(Dataset entries)
══════════════════════════════

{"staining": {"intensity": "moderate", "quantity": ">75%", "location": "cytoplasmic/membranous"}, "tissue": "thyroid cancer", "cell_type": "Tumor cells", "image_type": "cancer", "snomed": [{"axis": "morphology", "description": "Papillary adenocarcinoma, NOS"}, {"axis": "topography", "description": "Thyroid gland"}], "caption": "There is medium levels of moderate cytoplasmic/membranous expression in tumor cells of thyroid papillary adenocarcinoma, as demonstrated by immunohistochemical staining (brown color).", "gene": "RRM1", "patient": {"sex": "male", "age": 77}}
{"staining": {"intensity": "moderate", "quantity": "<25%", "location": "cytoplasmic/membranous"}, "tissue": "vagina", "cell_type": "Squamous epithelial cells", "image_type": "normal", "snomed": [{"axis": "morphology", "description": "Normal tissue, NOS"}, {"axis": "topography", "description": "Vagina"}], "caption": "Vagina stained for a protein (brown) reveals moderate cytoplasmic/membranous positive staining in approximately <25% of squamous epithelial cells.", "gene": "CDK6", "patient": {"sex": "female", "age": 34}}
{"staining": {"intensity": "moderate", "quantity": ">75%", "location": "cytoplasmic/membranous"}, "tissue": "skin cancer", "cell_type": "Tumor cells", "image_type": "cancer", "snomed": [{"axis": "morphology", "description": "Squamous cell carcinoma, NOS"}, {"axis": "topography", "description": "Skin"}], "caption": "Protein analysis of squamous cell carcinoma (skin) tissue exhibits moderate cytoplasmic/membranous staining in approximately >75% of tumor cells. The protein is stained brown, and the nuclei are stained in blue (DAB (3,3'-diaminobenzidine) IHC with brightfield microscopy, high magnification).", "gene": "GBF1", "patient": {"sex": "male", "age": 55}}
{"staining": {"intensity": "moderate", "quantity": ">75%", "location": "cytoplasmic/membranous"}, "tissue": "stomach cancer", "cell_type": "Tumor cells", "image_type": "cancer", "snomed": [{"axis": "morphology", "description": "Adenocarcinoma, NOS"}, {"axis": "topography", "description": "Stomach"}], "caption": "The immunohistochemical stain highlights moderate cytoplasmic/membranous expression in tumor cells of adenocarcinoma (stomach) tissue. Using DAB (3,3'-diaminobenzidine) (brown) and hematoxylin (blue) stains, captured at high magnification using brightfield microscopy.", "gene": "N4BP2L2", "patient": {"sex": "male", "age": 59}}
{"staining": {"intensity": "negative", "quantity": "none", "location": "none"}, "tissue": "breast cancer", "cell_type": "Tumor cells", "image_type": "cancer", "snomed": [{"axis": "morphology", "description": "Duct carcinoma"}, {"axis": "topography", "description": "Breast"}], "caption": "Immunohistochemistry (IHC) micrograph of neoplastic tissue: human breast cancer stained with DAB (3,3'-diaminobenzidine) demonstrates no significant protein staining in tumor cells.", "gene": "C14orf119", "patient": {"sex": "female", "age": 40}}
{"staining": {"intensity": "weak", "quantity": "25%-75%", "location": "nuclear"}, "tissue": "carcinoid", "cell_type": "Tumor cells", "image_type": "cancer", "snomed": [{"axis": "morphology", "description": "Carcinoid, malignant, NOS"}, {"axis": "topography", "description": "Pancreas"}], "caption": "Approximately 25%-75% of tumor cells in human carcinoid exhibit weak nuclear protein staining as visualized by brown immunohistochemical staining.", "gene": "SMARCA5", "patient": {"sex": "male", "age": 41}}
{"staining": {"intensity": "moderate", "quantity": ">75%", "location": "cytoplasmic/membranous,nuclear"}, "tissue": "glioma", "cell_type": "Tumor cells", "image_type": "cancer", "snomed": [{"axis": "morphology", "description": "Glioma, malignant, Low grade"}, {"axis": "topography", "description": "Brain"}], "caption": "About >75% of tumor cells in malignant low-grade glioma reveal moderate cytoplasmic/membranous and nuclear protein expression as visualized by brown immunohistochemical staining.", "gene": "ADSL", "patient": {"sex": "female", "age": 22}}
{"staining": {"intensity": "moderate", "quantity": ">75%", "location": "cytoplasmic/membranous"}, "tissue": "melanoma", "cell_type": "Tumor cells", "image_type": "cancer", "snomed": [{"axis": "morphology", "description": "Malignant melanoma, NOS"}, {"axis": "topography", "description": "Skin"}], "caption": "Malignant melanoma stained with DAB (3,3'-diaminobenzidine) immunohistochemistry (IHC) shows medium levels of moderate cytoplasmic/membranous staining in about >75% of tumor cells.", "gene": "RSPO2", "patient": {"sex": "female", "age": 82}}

══════════════════════════════

* [How to complete this task]: Please set down all of the data above again, matching it exactly.

* [Answer below]:
{"staining": {"intensity": "moderate", "quantity": ">75%", "location": "cytoplasmic/membranous"}, "tissue": "thyroid cancer", "cell_type": "Tumor cells", "image_type": "cancer", "snomed": [{"axis": "morphology", "description": "Papillary adenocarcinoma, NOS"}, {"axis": "topography", "description": "Thyroid gland"}], "caption": "There is medium levels of moderate cytoplasmic/membranous expression in tumor cells of thyroid papillary adenocarcinoma, as demonstrated by immunohistochemical staining (brown color).", "gene": "RRM1", "patient": {"sex": "male", "age": 77}}
{"staining": {"intensity": "moderate", "quantity": "<25%", "location": "cytoplasmic/membranous"}, "tissue": "vagina", "cell_type": "Squamous epithelial cells", "image_type": "normal", "snomed": [{"axis": "morphology", "description": "Normal tissue, NOS"}, {"axis": "topography", "description": "Vagina"}], "caption": "Vagina stained for a protein (brown) reveals moderate cytoplasmic/membranous positive staining in approximately <25% of squamous epithelial cells.", "gene": "CDK6", "patient": {"sex": "female", "age": 34}}
{"staining": {"intensity": "moderate", "quantity": ">75%", "location": "cytoplasmic/membranous"}, "tissue": "skin cancer", "cell_type": "Tumor cells", "image_type": "cancer", "snomed": [{"axis": "morphology", "description": "Squamous cell carcinoma, NOS"}, {"axis": "topography", "description": "Skin"}], "caption": "Protein analysis of squamous cell carcinoma (skin) tissue exhibits moderate cytoplasmic/membranous staining in approximately >75% of tumor cells. The protein is stained brown, and the nuclei are stained in blue (DAB (3,3'-diaminobenzidine) IHC with brightfield microscopy, high magnification).", "gene": "GBF1", "patient": {"sex": "male", "age": 55}}
{"staining": {"intensity": "moderate", "quantity": ">75%", "location": "cytoplasmic/membranous"}, "tissue": "stomach cancer", "cell_type": "Tumor cells", "image_type": "cancer", "snomed": [{"axis": "morphology", "description": "Adenocarcinoma, NOS"}, {"axis": "topography", "description": "Stomach"}], "caption": "The immunohistochemical stain highlights moderate cytoplasmic/membranous expression in tumor cells of adenocarcinoma (stomach) tissue. Using DAB (3,3'-diaminobenzidine) (brown) and hematoxylin (blue) stains, captured at high magnification using brightfield microscopy.", "gene": "N4BP2L2", "patient": {"sex": "male", "age": 59}}
{"staining": {"intensity": "negative", "quantity": "none", "location": "none"}, "tissue": "breast cancer", "cell_type": "Tumor cells", "image_type": "cancer", "snomed": [{"axis": "morphology", "description": "Duct carcinoma"}, {"axis": "topography", "description": "Breast"}], "caption": "Immunohistochemistry (IHC) micrograph of neoplastic tissue: human breast cancer stained with DAB (3,3'-diaminobenzidine) demonstrates no significant protein staining in tumor cells.", "gene": "C14orf119", "patient": {"sex": "female", "age": 40}}
{"staining": {"intensity": "weak", "quantity": "25%-75%", "location": "nuclear"}, "tissue": "carcinoid", "cell_type": "Tumor cells", "image_type": "cancer", "snomed": [{"axis": "morphology", "description": "Carcinoid, malignant, NOS"}, {"axis": "topography", "description": "Pancreas"}], "caption": "Approximately 25%-75% of tumor cells in human carcinoid exhibit weak nuclear protein staining as visualized by brown immunohistochemical staining.", "gene": "SMARCA5", "patient": {"sex": "male", "age": 41}}
{"staining": {"intensity": "moderate", "quantity": ">75%", "location": "cytoplasmic/membranous,nuclear"}, "tissue": "glioma", "cell_type": "Tumor cells", "image_type": "cancer", "snomed": [{"axis": "morphology", "description": "Glioma, malignant, Low grade"}, {"axis": "topography", "description": "Brain"}], "caption": "About >75% of tumor cells in malignant low-grade glioma reveal moderate cytoplasmic/membranous and nuclear protein expression as visualized by brown immunohistochemical staining.", "gene": "ADSL", "patient": {"sex": "female", "age": 22}}
{"staining": {"intensity": "moderate", "quantity": ">75%", "location": "cytoplasmic/membranous"}, "tissue": "melanoma", "cell_type": "Tumor cells", "image_type": "cancer", "snomed": [{"axis": "morphology", "description": "Malignant melanoma, NOS"}, {"axis": "topography", "description": "Skin"}], "caption": "Malignant melanoma stained with DAB (3,3'-diaminobenzidine) immunohistochemistry (IHC) shows medium levels of moderate cytoplasmic/membranous staining in about >75% of tumor cells.", "gene": "RSPO2", "patient": {"sex": "female", "age": 82}}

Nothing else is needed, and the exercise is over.